> TASK OBJECTIVE: Extract each line of the listing containing the string "What". Case counts, so a line qualifies only where the capitalization matches.

> EXCERPTED RECORDS:
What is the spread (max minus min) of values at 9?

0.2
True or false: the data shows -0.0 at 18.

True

==

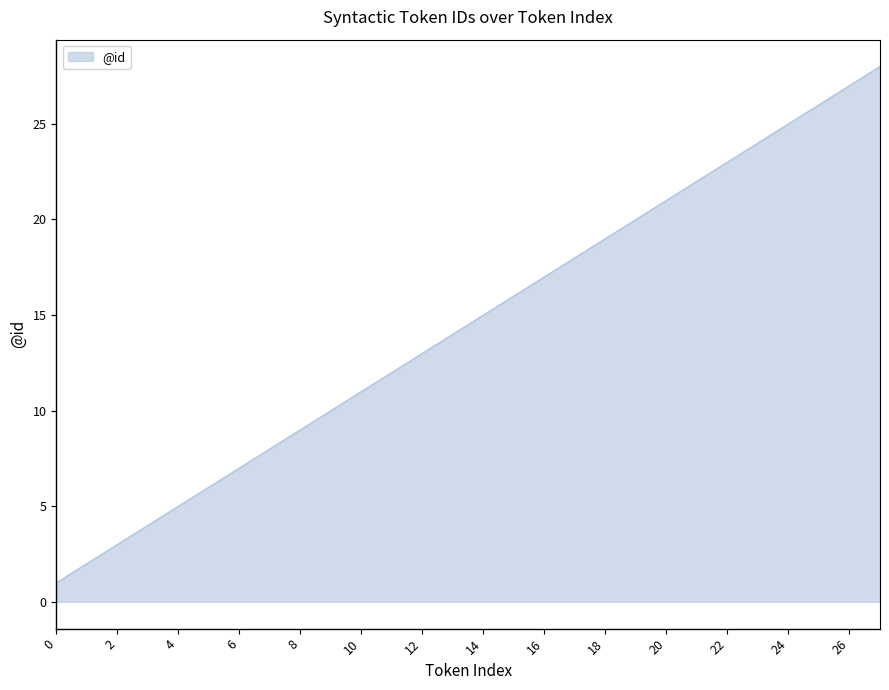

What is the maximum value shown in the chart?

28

> SOLUTION FOR THIS PROBLEM:
What is the spread (max minus min) of values at 9?
What is the maximum value shown in the chart?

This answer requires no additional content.